The severe ecological and socio-economic impact of invasive alien plants in South Africa has led to extensive research and mitigation strategies in the field of biological invasions. What is lacking, however, is a national level monitoring system that can provide accurate and reliable data on their abundance and distribution across the country.
“Such distribution data is required for, among others, high level policy formulation, strategic planning and determination of management costs as well as the detailed monitoring of the impact of mitigation programmes aimed at managing invasive species effectively and protecting the country’s rich biodiversity,” says Dr Ian Kotze from the Department of Forest and Wood Science in the Faculty of AgriSciences at Stellenbosch University (SU).
For his recent doctorate in Forest Science at SU, Kotze designed and implemented a scientifically accurate, statistically rigorous and cost-effective monitoring methodology based on a partial measurement or sampling of the range and abundance of major invasive alien plants in South Africa. He compared and evaluated different sampling designs based on their efficiency in accurately describing the range and abundance of these invasive species across different environmental categories in repeated survey simulations.
According to Kotze, this survey approach is one of the first such systems globally that have been tested and implemented over such a large geographical area. Forming the basis of repeated inventories over time, the survey approach allows for the long-term monitoring of species.

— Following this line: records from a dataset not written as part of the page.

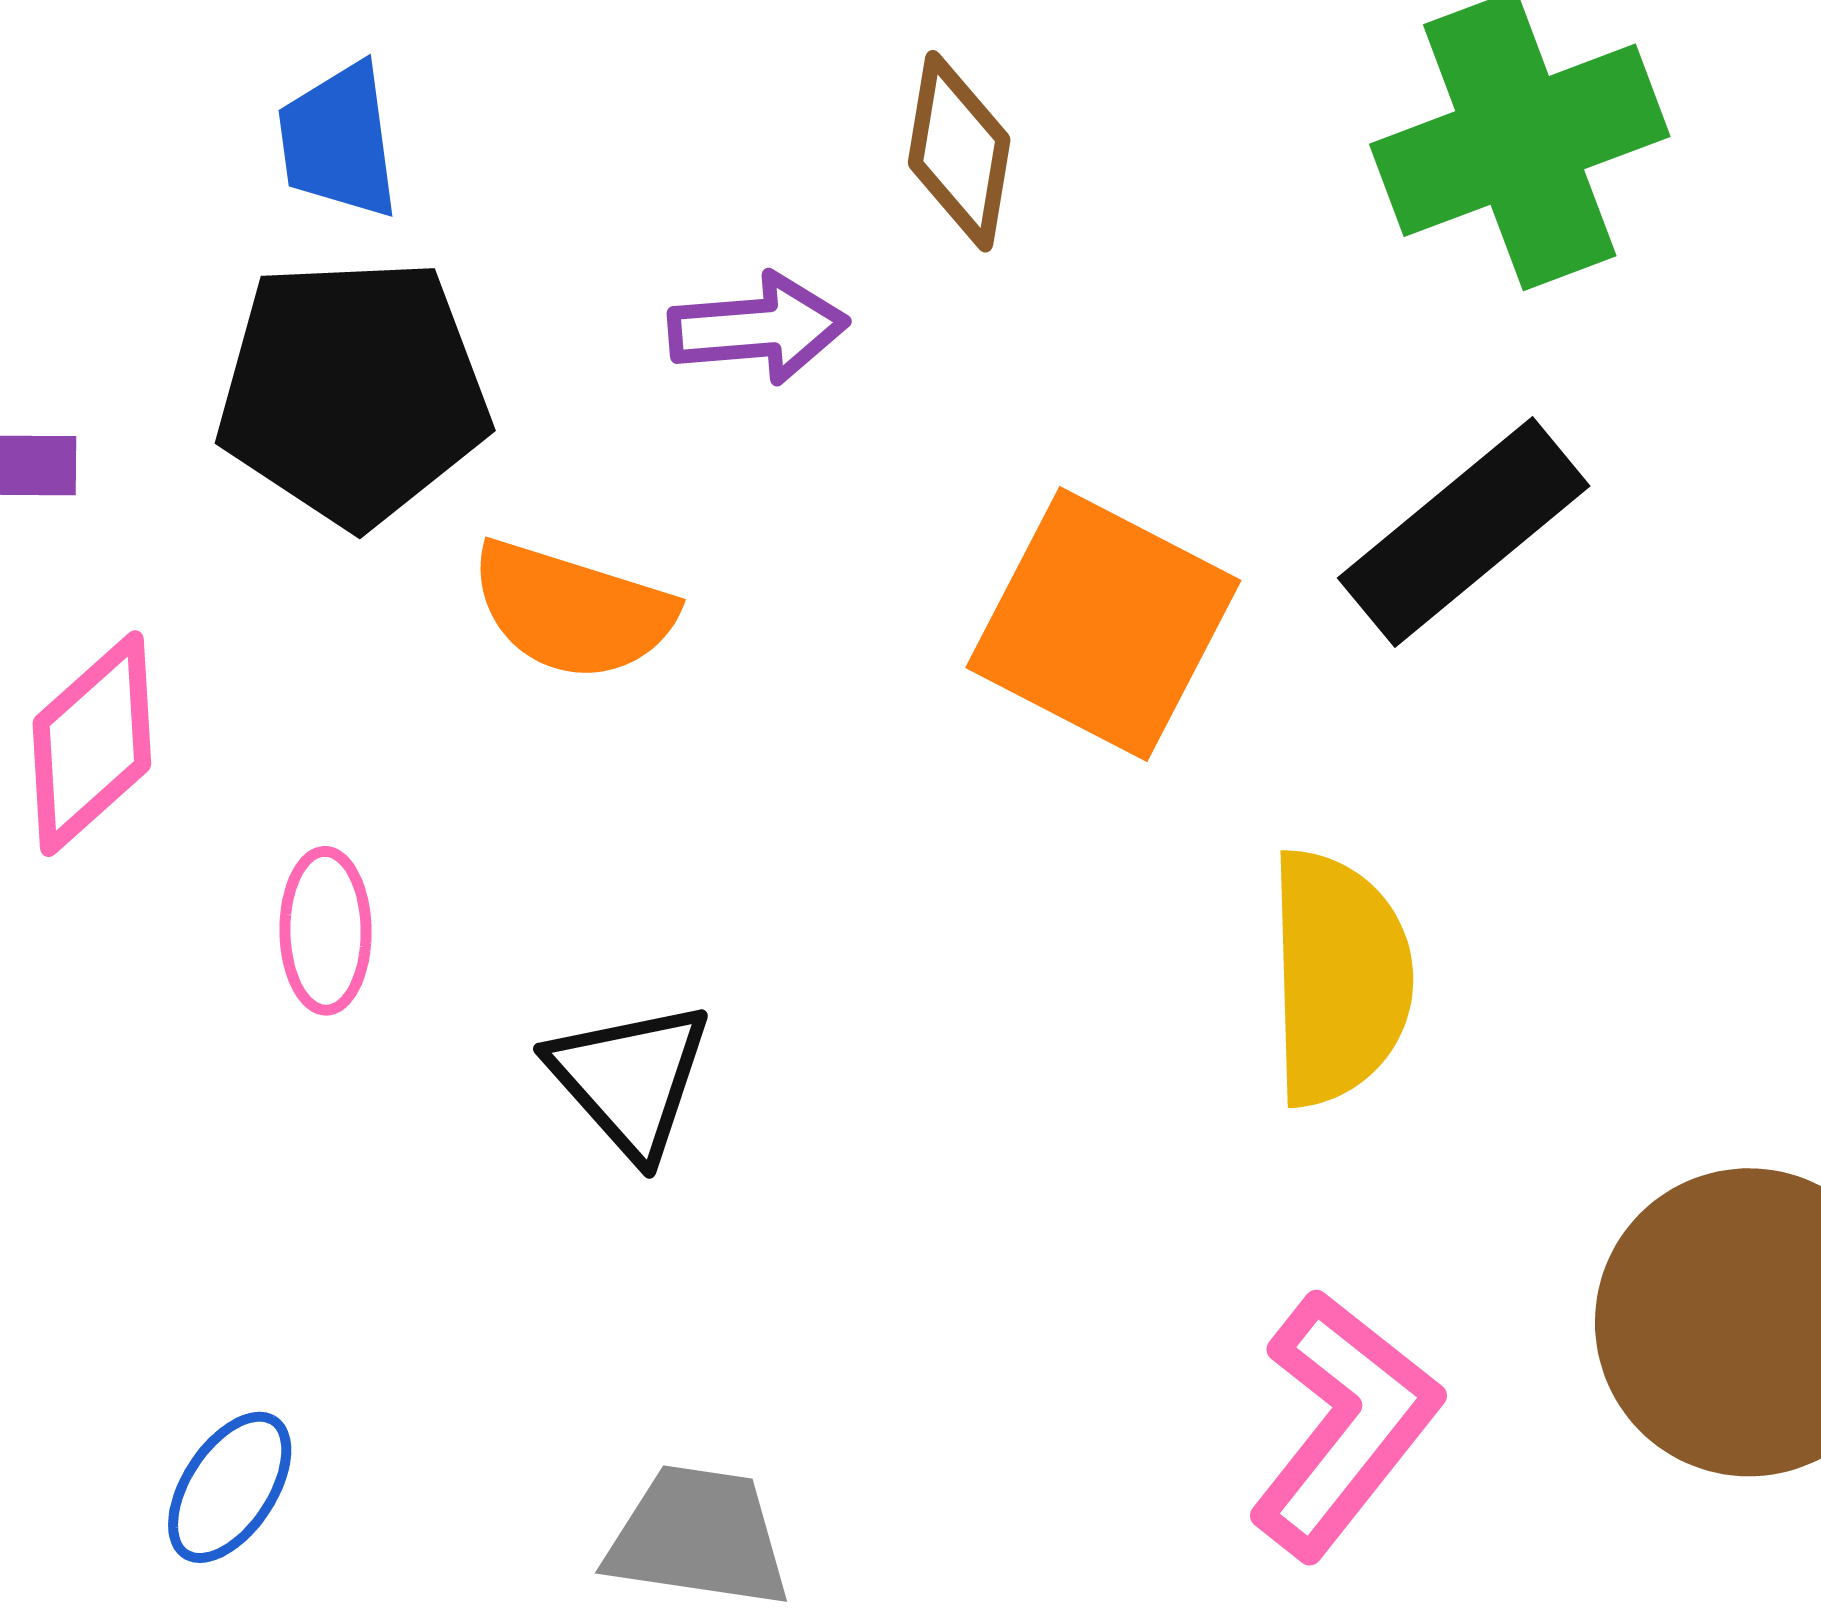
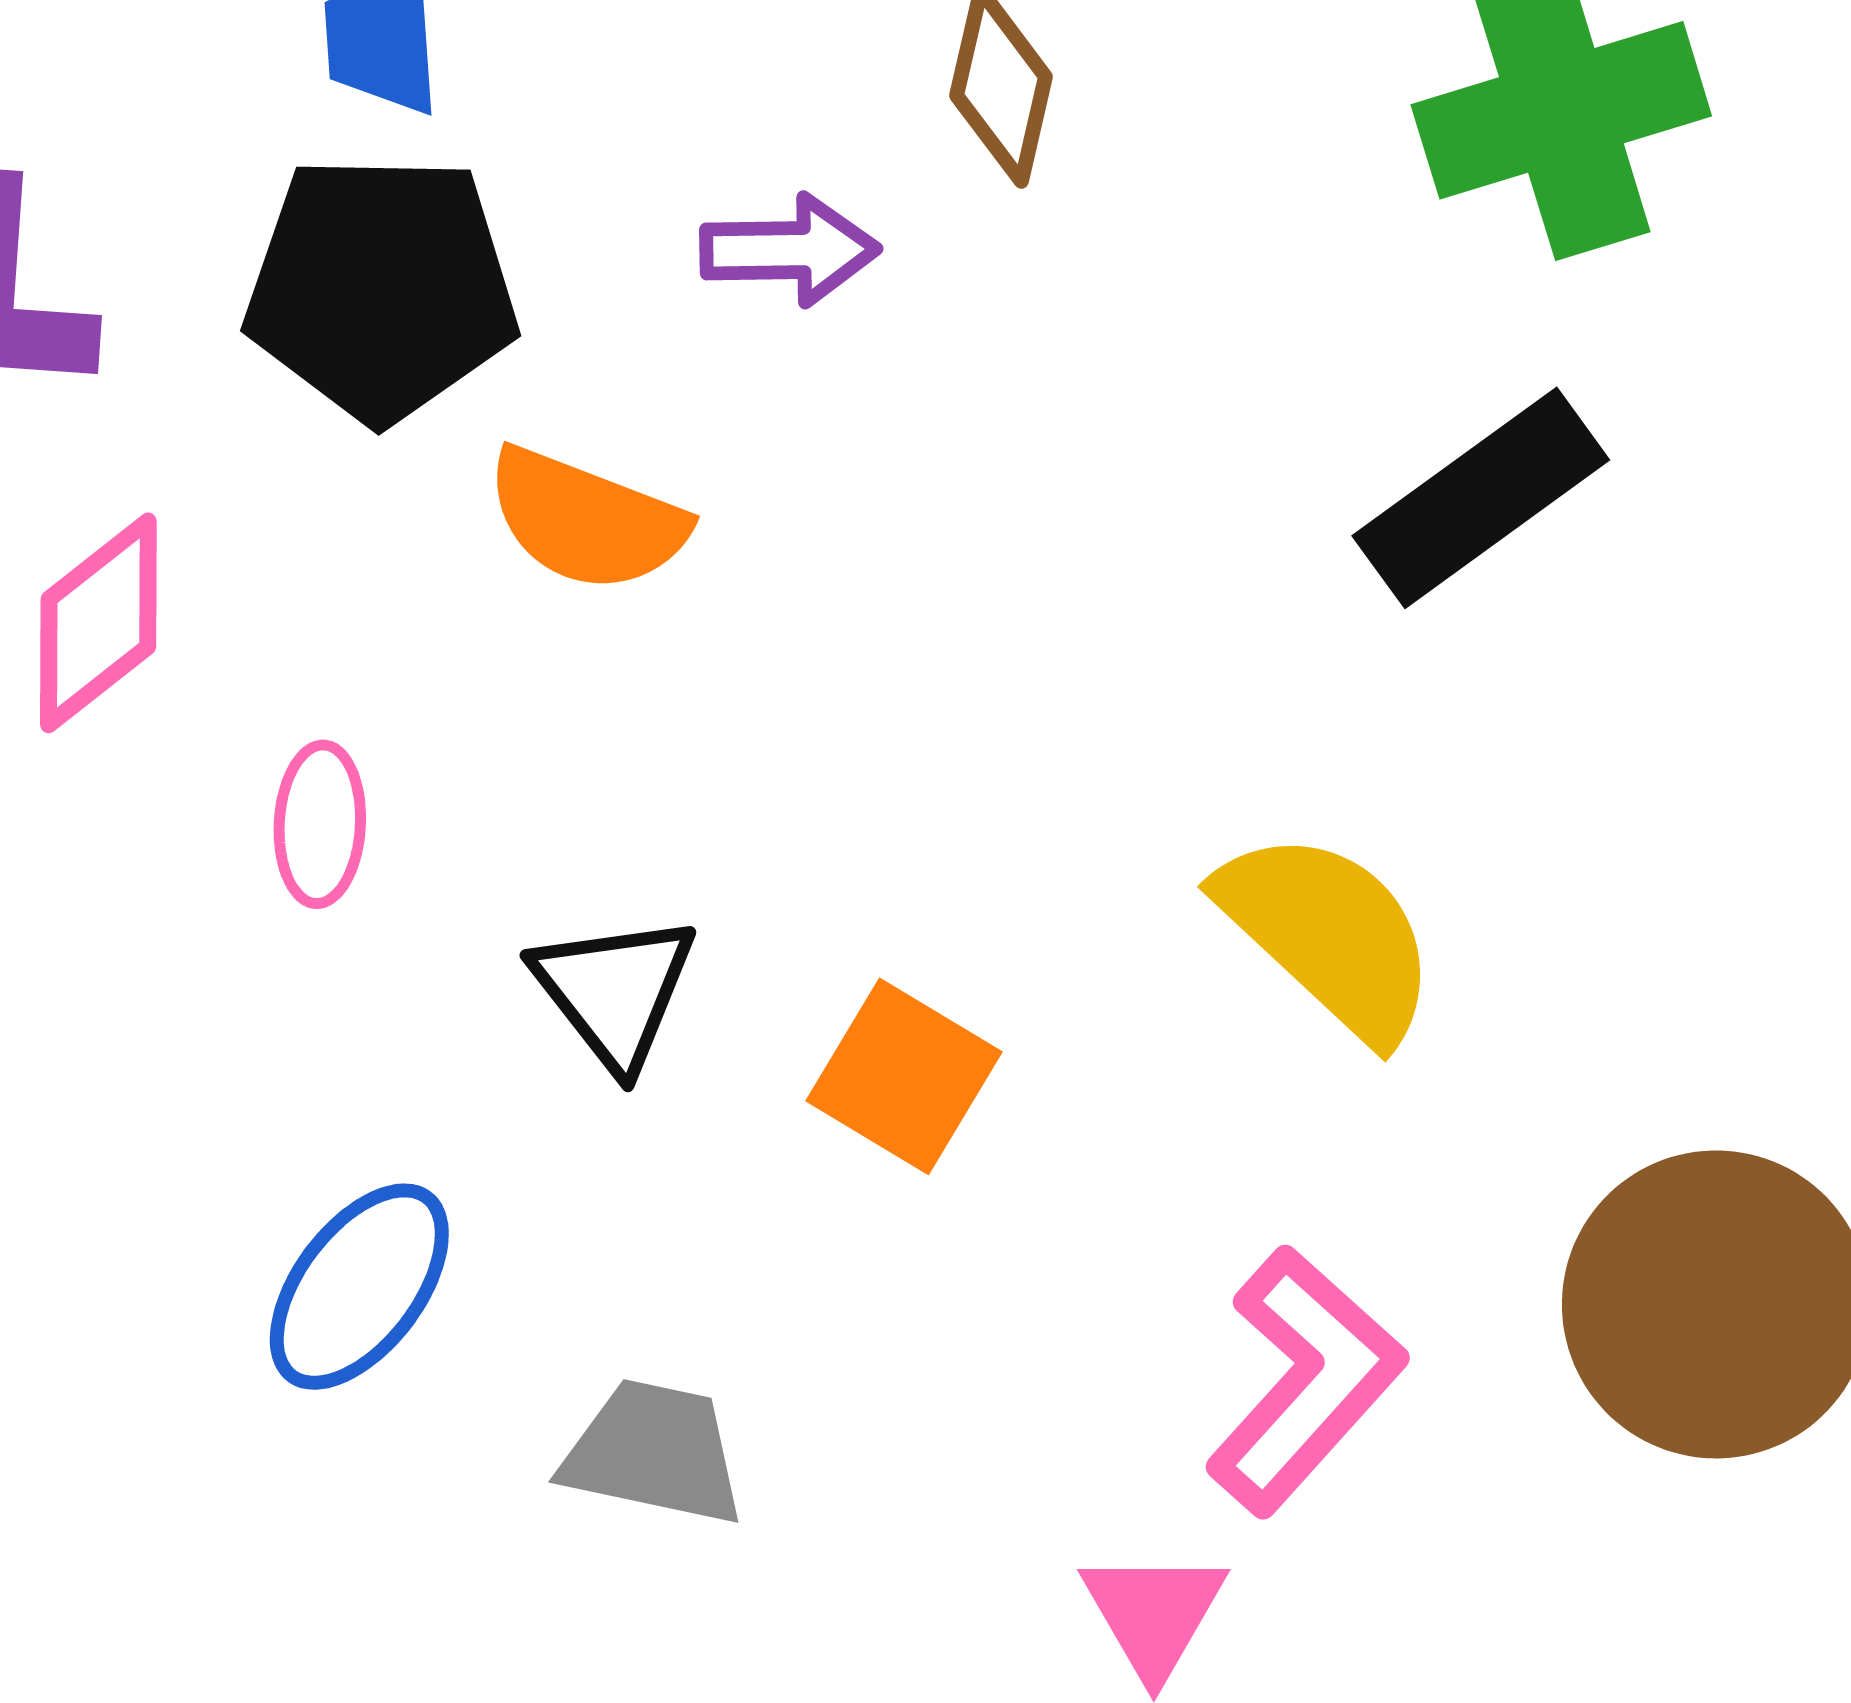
orange square: (1103, 624) -> (904, 1076), moved, size x0.7
yellow semicircle: (1339, 978) -> (1328, 935), turned -49
blue ellipse: (230, 1487) -> (359, 1287), moved, size x1.4

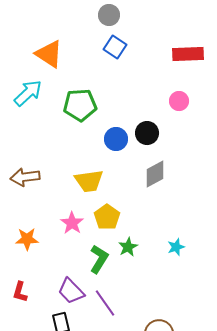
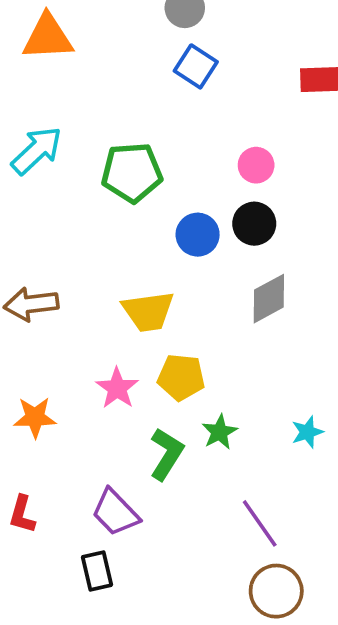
orange triangle: (49, 54) -> (48, 37), moved, turned -36
pink circle: (179, 101) -> (256, 165), moved
yellow pentagon: (107, 217) -> (181, 377), turned -30
purple line: (105, 303) -> (260, 523), moved

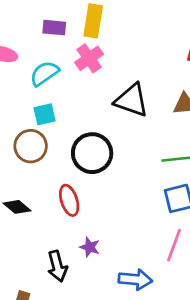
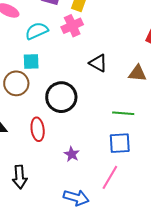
black triangle: (132, 100) -> (98, 63), size x0.7
purple star: (90, 247) -> (72, 154), moved

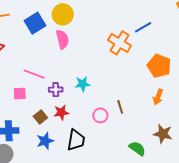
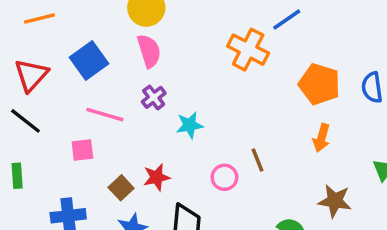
blue square: (35, 23) -> (89, 60), moved
purple cross: (56, 90) -> (154, 97), moved, turned -32

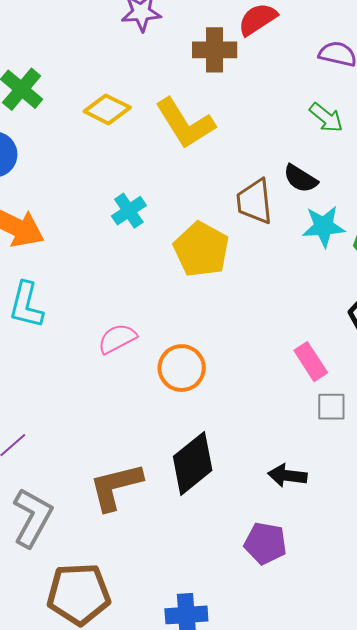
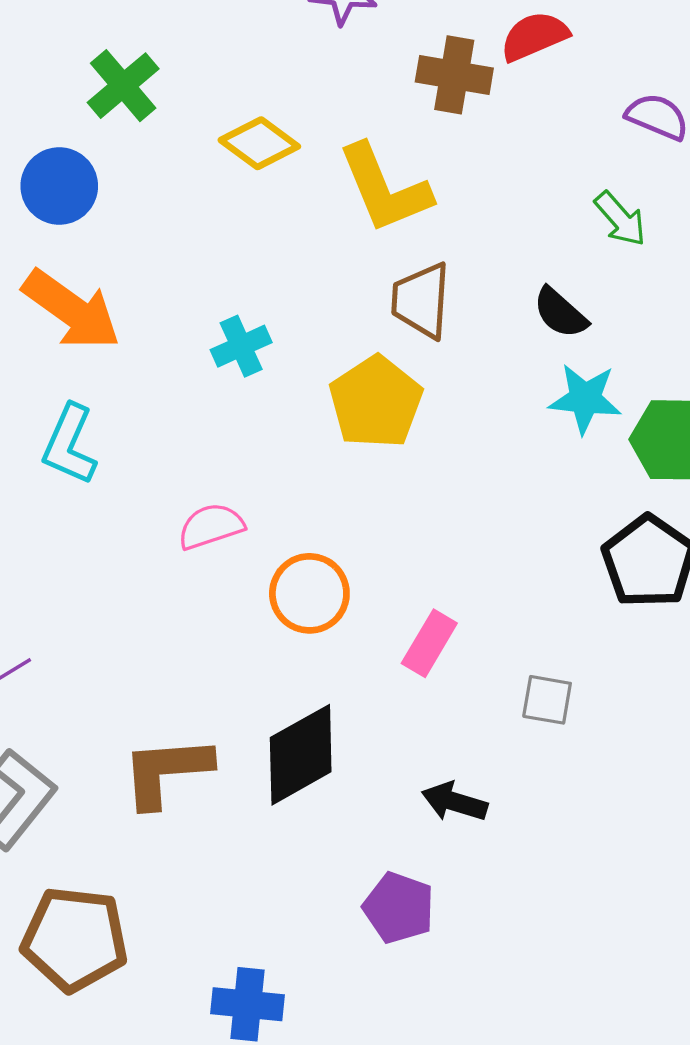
brown trapezoid: (255, 201) -> (421, 300), moved
cyan cross: (129, 211) -> (241, 346), moved
pink rectangle: (311, 362) -> (429, 643), moved, turned 54

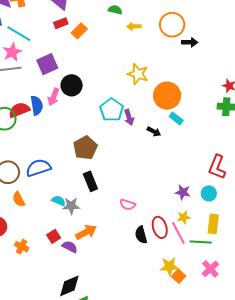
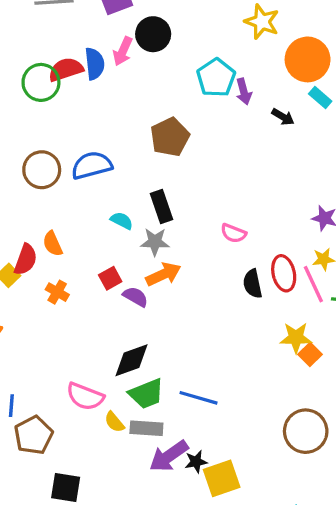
black rectangle: (90, 181) -> (162, 207), moved
orange semicircle: (19, 199) -> (53, 244), moved
gray star: (71, 206) -> (155, 242), moved

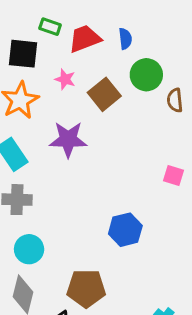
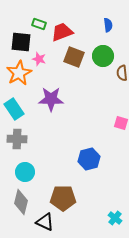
blue semicircle: (125, 39) -> (108, 25), moved
pink star: (65, 79) -> (39, 59), moved
brown square: (104, 94) -> (74, 57), moved, turned -30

“The national level survey implemented for South Africa consisted of 55 461 sample points that were surveyed over a 12-month period. The analysis of the survey data shows that 18 million hectares or 17% of the natural and semi-natural areas of the country are impacted at various invasion levels by a range of different invasive alien plant species.
“The three most prominent species in terms of area occupied are Acacia mearnsii (black wattle), followed by Eucalyptus (gum trees) and Pinus species (pine trees). The Fynbos biome is the most severely impacted, thereafter the Grassland and Savanna biomes.”
Kotze says that to prioritise intervention or mitigation strategies at a national level, it is important to measure data on invasive alien plant distribution and abundance at this scale.
“Despite the success of many mitigation strategies, they still lack sound protocols for determining the distribution of invasive alien plants across extensive areas. This makes it difficult to monitor how far and wide these invasive species have spread and how abundant they have become over time.
“Having such data is crucial for mitigation strategies such as our ongoing Working for Water Programme which is our largest invasive alien plant clearing initiative launched by the government in 1996 to deal with the alien plant invasions by combining mechanical and chemical control methods in selected areas and by employing jobless people from local communities. Such a monitoring system will greatly support the Working for Water Programme.”
Kotze also points out that South Africa is a signatory country to the Convention on Biological Diversity (CBD), which is an international agreement aimed at the significant reduction of biodiversity loss. The CBD has set 20 biodiversity-related targets to achieve this.
“To quantify and monitor progress in achieving these targets, certain measurable key indicators are used. Monitoring the extent and abundance of invasive species is regarded as a critical key indicator to assess the status of invasions.”
Kotze says that in addition to the Working for Water Programme, agricultural irrigation boards, national parks, nature reserves and municipalities, among others, have already used his data in their strategic decision making, planning and implementation.